Muchos juicios tienen lugar en una sala de conferencias adaptada en el Instituto de la Policía dentro del complejo de la cárcel de Tora, en proceso de ampliación. No se trata en modo alguno de una sala de vistas pública. Hay tres controles de seguridad para acceder al interior y a menudo sólo se deja pasar a abogados y periodistas. Los familiares deben esperar fuera entre perros policía y tanques del ejército.
El banquillo enjaulado de los acusados que es habitual en las salas de juicio egipcias ha sido equipado con gruesos vidrios insonorizados, lo que hace imposible oír o ver propiamente a los acusados. Durante los recesos, la comunicación con los acusados se lleva a cabo a través de una improvisada lengua de signos.
Durante las vistas, los abogados defensores hacen lo que pueden. Frente a pruebas que se basan de modo casi uniforme únicamente en testimonios de la policía, presentan grabaciones de video y testigos, hacen referencia al Derecho Procesal y citan la Constitución, y pronuncian detallados alegatos finales. Pero sus esfuerzos con frecuencia suponen poca diferencia.
El abogado Mahmud Bilal, que ha pasado meses defendiendo a acusados de tres casos simultáneos, relacionados con las protestas, contempló impotente como todos sus clientes eran condenados a penas que iban de los dos años a la cadena perpetua.
“Mis colegas y yo hemos perdido completamente la fe en el poder judicial, pero lo que hacemos contribuye al menos a desvelar las violaciones que se producen en estos casos y a hacer más difícil que los jueces dictaminen veredictos políticos”, declaró a la agencia local de noticias Mada Masr este mes.
Los fallos recorren la escala que va de lo chocante a lo absurdo.
En las últimas dos semanas, un tribunal concedió a la policía el derecho a prohibir la estancia y deportar a los gays extranjeros, una popular bailarina del vientre fue condenada a seis meses de prisión por "insultar a la bandera egipcia" después de que actuara llevando un vestido con los tres colores de la bandera, 22 personas acusadas de asaltar una comisaría de policía y matar a un agente de policía fueron condenados a muerte, 14 personas fueron condenadas a muerte y 37 a cadena perpetua —entre ellos, varios periodistas y un ciudadano norteamericano— por organizar la oposición al derrocador militar de Morsi.

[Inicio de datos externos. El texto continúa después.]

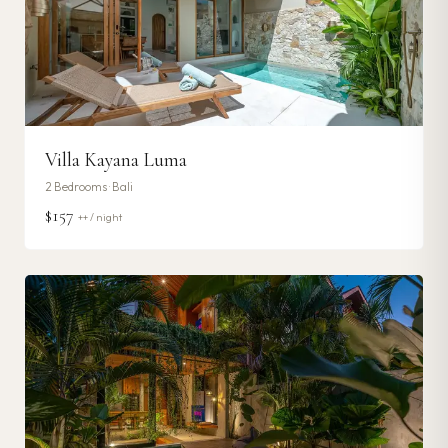
Villa Kayana Luma
2
Bedrooms ·
Bali
$157
++ / night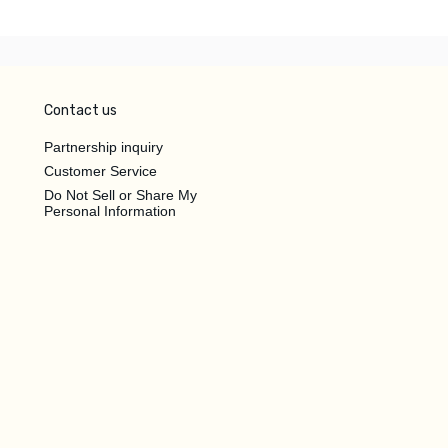
Contact us
Partnership inquiry
Customer Service
Do Not Sell or Share My
Personal Information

En estos dos últimos casos presidia el tribunal Nagy Shehata, que se ha convertido en el juez más tristemente célebre de Egipto. Fornido y bigotudo, es famoso por llevar gafas de sol dentro de la sala de juicios. De acuerdo con el periódico Al Tahrir, de propiedad privada, ha condenado a 204 personas a muerte y ha dispensado 7.395 años de cárcel a 534 sólo en cinco fallos. Así justificó Shehata las condenas a prisión de tres periodistas de Al Yasira en 2013: "El diablo les animó a utilizar el periodismo y dirigirlo para actuar contra la nación”.
Pero el problema no se limita a jueces concretos. Es sistémico. Los jueces disidentes han sido purgados; los fiscales están perfectamente de acuerdo.

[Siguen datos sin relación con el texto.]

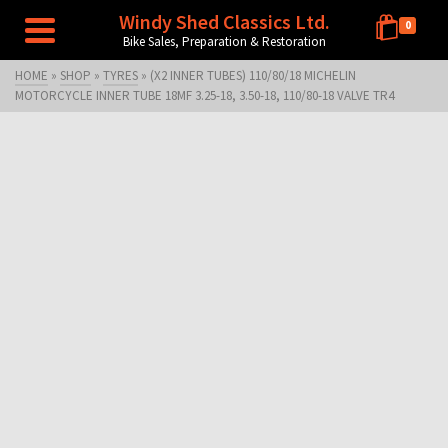
Windy Shed Classics Ltd.
0
Bike Sales, Preparation & Restoration
HOME
»
SHOP
»
TYRES
»
(X2 INNER TUBES) 110/80/18 MICHELIN
MOTORCYCLE INNER TUBE 18MF 3.25-18, 3.50-18, 110/80-18 VALVE TR4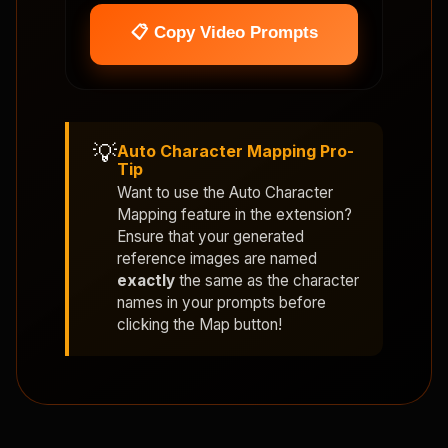
📋 Copy Video Prompts
💡
Auto Character Mapping Pro-
Tip
Want to use the
Auto Character
Mapping
feature in the extension?
Ensure that your generated
reference images are named
exactly
the same as the character
names in your prompts before
clicking the Map button!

"Los peores culpables de la erosión de la justicia, de la sociedad civil, de todo lo que hace vivible la vida en Egipto son los de la judicatura", me comentó el renombrado activista y escritor Ahdah Soueif, momentos después de que su sobrino, el destacado activista Alaa Abdel Fattah, fuera condenado a cinco años de prisión por una protesta pacífica. "Ha sido una amarga decepción y noticia que hayan podido destruir la creencia básica que tiene la gente en la justicia porque han decidido que sus intereses se cifran en permanecer junto al régimen. Es increíble".
La judicatura, que actuaba antaño como freno de los impulsos más autoritarios del régimen, se ha convertido en partícipe voluntaria de la represión. Ya no se la considera por encima de la refriega. Cuando Egipto se vea sacudido, si tal cosa se produce, por otra revuelta, bien puede resultar que el sistema judicial sea blanco principal de la ira popular.